Serving the scholastic field hockey and lacrosse community since 1998

Nov. 11, 2015 — A collective power

Protests on the part of student-athletes at American universities are not new.

Some football teams joined anti-war and civil rights protests in the 1960s, including prominent instances at the University of Wyoming and at San Jose State. Women struggled and argued for equal funding under Title IX, highlighted by a 19-woman protest by the Yale crew team in 1976.

More recently, the Northwestern football team has been aiming to unionize in order to gain better health benefits and living stipends, a movement which saw a positive ruling from the National Labor Relations Board overturned on appeal.

That has all led up to Monday, when two top administrators from the University of Missouri announced that they would be stepping down.

The resignations of university president Tim Wolfe and chancellor R. Bowen Loftin have come after a long series of tensions on campus involving Planned Parenthood, the revocation of health insurance for graduate students, and race relations on campus. But the true anger wasn’t crystallized until more than 30 members of the school’s football team agreed that they would not participate in team activities until the president was removed.
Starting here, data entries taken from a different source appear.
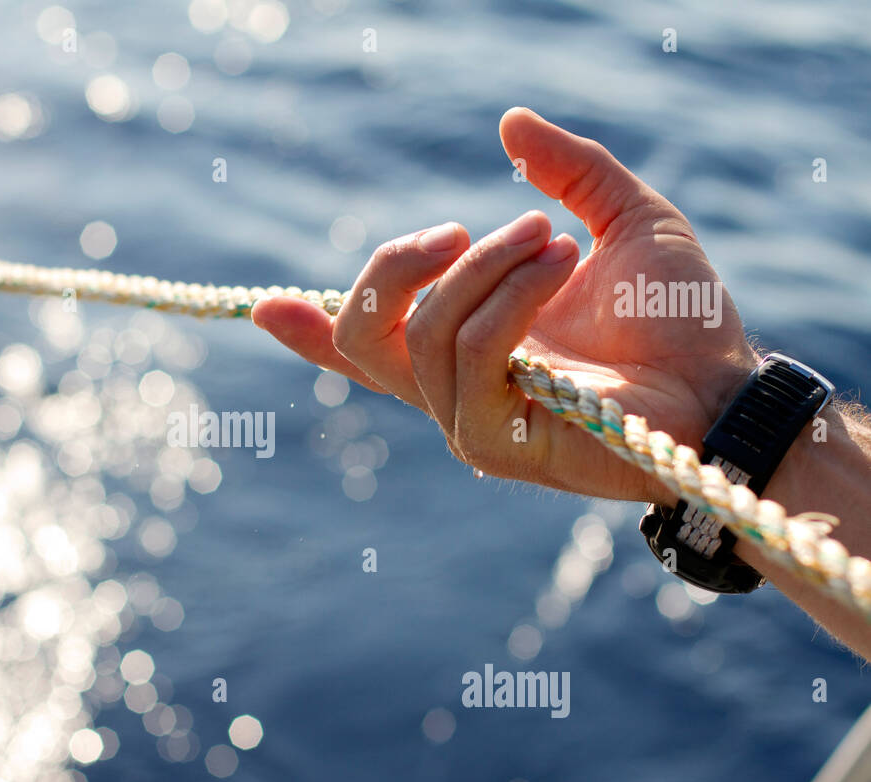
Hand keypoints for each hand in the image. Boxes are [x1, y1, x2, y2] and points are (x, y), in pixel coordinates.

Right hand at [251, 107, 759, 505]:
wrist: (728, 385)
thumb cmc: (679, 316)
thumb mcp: (625, 219)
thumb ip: (567, 173)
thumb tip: (510, 124)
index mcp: (466, 346)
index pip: (367, 346)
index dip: (308, 332)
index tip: (262, 306)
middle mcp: (454, 389)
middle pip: (363, 334)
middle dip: (395, 264)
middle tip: (463, 225)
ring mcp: (470, 423)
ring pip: (425, 335)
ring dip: (486, 270)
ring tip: (553, 239)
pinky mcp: (497, 446)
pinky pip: (470, 361)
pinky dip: (510, 302)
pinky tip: (560, 267)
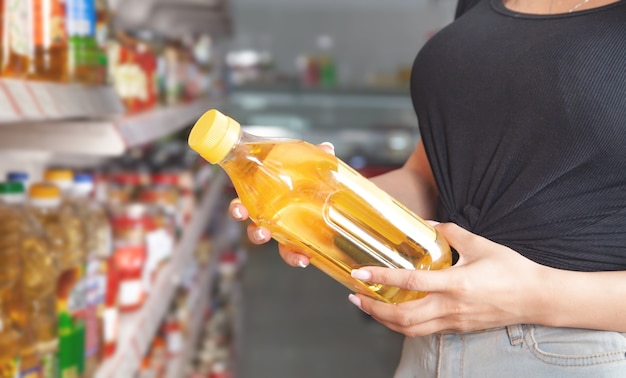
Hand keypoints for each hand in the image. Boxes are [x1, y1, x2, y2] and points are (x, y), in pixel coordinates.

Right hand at [228, 141, 335, 268]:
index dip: (238, 209)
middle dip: (255, 233)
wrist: (322, 190)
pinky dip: (297, 258)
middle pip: (256, 228)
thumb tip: (327, 148)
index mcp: (265, 196)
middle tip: (262, 233)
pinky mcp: (297, 240)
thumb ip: (315, 156)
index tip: (239, 212)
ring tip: (295, 256)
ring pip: (282, 246)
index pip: (246, 203)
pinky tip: (306, 259)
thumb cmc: (305, 177)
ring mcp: (284, 230)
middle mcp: (270, 216)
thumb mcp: (309, 165)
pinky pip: (293, 252)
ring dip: (285, 253)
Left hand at [348, 222, 545, 336]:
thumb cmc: (511, 270)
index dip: (380, 277)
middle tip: (355, 296)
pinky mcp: (457, 328)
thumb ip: (451, 232)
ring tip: (368, 307)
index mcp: (455, 284)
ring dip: (384, 320)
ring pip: (409, 330)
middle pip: (402, 317)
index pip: (409, 283)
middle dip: (373, 308)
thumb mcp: (480, 244)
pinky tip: (394, 313)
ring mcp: (453, 321)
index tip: (359, 272)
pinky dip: (403, 325)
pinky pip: (423, 331)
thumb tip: (428, 223)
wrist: (537, 298)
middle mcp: (450, 307)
The fact that the football team helped engineer the removal of Tim Wolfe is going to lead to many stories about the clout that it has over the university. In truth, the football team isn’t very good; it has four wins on the season and has not had an undefeated season since 1960.

But what the football team may have lacked in skills off the field, it had something else: economic clout that was, unwittingly, granted by Wolfe. The economic clout that the football team was given was the fact that Wolfe pushed the university to fund a $72 million expansion of the school’s football stadium.

Meanwhile, Wolfe, who came into the job from the business world, tried to cut expenses like health insurance and the closure of the publishing house that bears the university’s name. Because he did not come into the job from worlds of academia or fundraising, Wolfe was, frankly, in over his head when racial tensions started boiling over on campus in the past month. He showed little in the way of consensus-building skills and interpersonal communications skills with the very students he was supposed to lead.

A dance friend of mine is studying for an advanced degree over at Missouri, and she wrote me when the graduate health insurance kerfuffle began:

Words like ‘strike,’ ‘union,’ and ‘walkout’ are being tossed around. It’s also probably not good publicity when a large proportion of your student employees don’t even make enough money to get an Affordable Care Act plan and have to scramble to apply for Medicaid — and then realize that Missouri didn’t expand Medicaid, so now some students are stuck in that gap, unable to get insurance at all.

This whole episode is not over; far from it. You have a college campus that is, frankly, less diverse than Ivy League schools, and there are going to be a lot of epiphanies on the part of a lot of people when it comes to how political and social power is used, misused, and ultimately, spent.


1 Comment»

  Adam wrote @

It should be noted that the university cut health insurance because it had to comply with the Affordable Care Act. According to the Columbia Daily Tribune from an August 15th article.

“MU Associate Vice Chancellor for Graduate Studies Leona Rubin said the change is the result of a recent IRS interpretation of a section of the Affordable Care Act. The law, which requires adults to have health insurance or face tax penalties, “prohibits businesses from providing employees subsidies specifically for the purpose of purchasing health insurance from individual market plans,” the university said in a letter sent to students Friday.

The IRS, Rubin said, considers the university’s student health insurance plan from Aetna an “individual market plan.” Because of the IRS classification, the university cannot give graduate students with assistantships a subsidy to help with health insurance costs, Rubin said.

If the university continued to do so, Rubin said it could be fined $36,500 per student per year.”

The grad students can’t blame the university for having to comply with Obamacare.